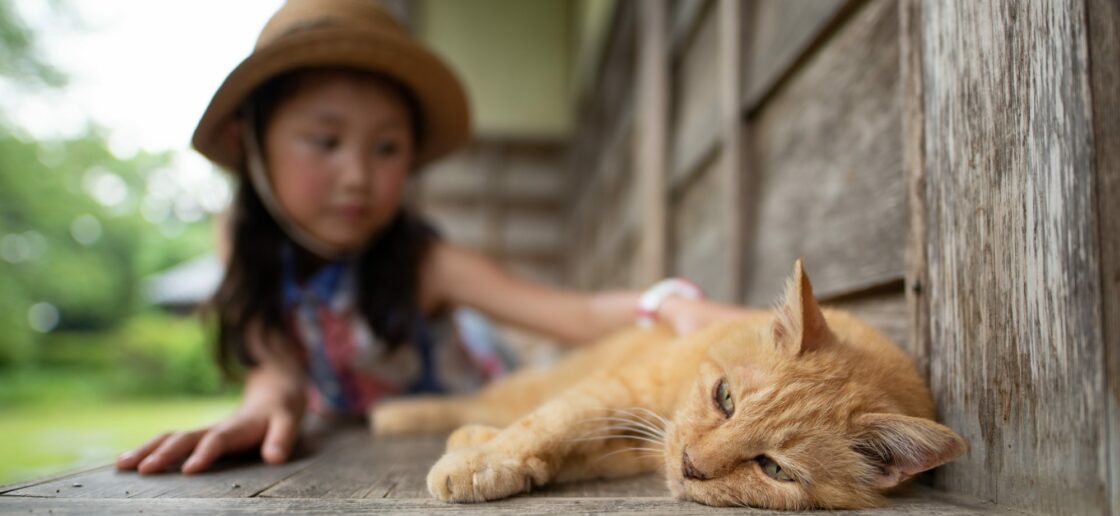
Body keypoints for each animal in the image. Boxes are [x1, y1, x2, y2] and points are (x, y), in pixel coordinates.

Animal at [371, 259, 967, 508]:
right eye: (725, 398)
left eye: (774, 468)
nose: (690, 466)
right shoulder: (617, 388)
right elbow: (554, 420)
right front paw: (483, 461)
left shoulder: (628, 445)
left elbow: (568, 447)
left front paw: (506, 463)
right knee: (483, 399)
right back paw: (397, 413)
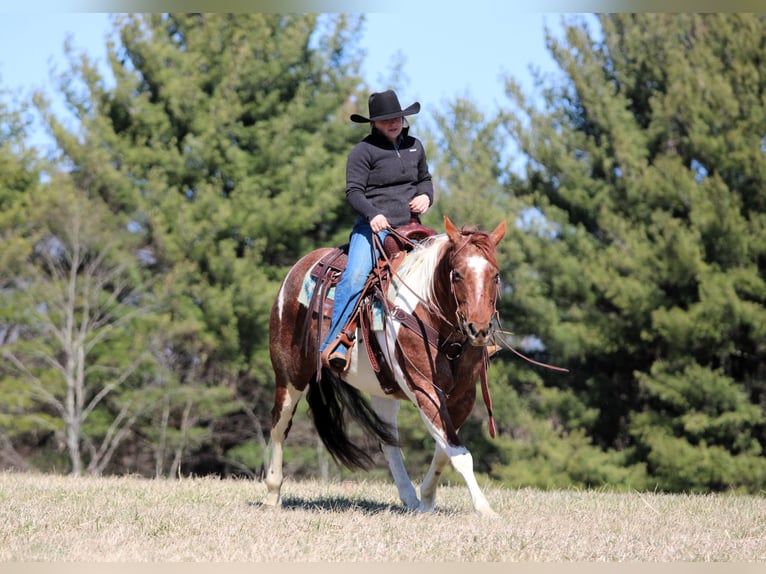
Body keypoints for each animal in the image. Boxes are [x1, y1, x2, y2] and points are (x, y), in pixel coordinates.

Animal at [263, 215, 506, 516]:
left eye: (496, 275)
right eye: (457, 274)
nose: (479, 329)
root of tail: (298, 270)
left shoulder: (463, 397)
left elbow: (444, 449)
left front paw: (426, 499)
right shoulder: (423, 388)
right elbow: (459, 454)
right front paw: (484, 508)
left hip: (384, 390)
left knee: (388, 442)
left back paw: (410, 498)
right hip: (290, 375)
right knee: (278, 426)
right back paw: (272, 494)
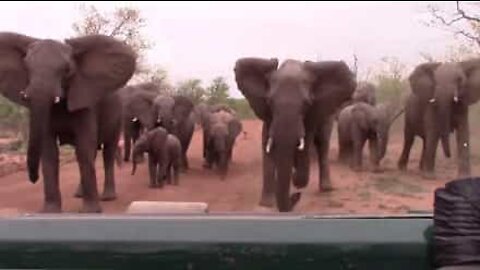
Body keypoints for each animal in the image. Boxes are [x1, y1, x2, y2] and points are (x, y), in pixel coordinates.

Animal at [0, 32, 137, 213]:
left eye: (67, 70)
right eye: (27, 68)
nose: (33, 178)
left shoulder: (85, 101)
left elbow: (84, 149)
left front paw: (90, 212)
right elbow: (50, 153)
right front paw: (50, 212)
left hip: (117, 116)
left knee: (107, 152)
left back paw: (108, 197)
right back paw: (78, 195)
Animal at [234, 57, 354, 213]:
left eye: (307, 104)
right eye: (269, 102)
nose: (296, 196)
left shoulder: (311, 116)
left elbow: (305, 146)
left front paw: (295, 178)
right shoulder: (269, 117)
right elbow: (267, 148)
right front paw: (266, 204)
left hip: (328, 115)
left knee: (323, 144)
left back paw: (326, 189)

● Goal of the exercise
Return exactly, with no pictures, each line from the one that contains "left hip: (384, 390)" through the end of the entries above, both ends included.

● Answer section
left hip: (384, 390)
left knee: (388, 442)
left back paw: (410, 498)
right hip: (290, 375)
right knee: (278, 426)
right back paw: (272, 494)
Body keypoints for each animal in the image. Boxes are [x1, y1, x2, y2] and points are (x, y), in pixel coordinates.

Animal at [0, 32, 137, 213]:
left eye: (67, 70)
right eye: (27, 68)
nose: (33, 178)
left shoulder: (85, 101)
left elbow: (84, 149)
left front paw: (90, 212)
right elbow: (50, 153)
right front paw: (50, 212)
left hip: (117, 116)
left knee: (107, 152)
left back paw: (108, 197)
right back paw: (78, 195)
Animal at [234, 57, 354, 213]:
left eye: (307, 104)
right eye: (269, 102)
nose: (296, 196)
left shoulder: (311, 116)
left elbow: (305, 146)
left front paw: (295, 178)
right shoulder: (269, 117)
right elbow: (267, 148)
right front paw: (266, 204)
left hip: (328, 115)
left knee: (323, 144)
left back paw: (326, 189)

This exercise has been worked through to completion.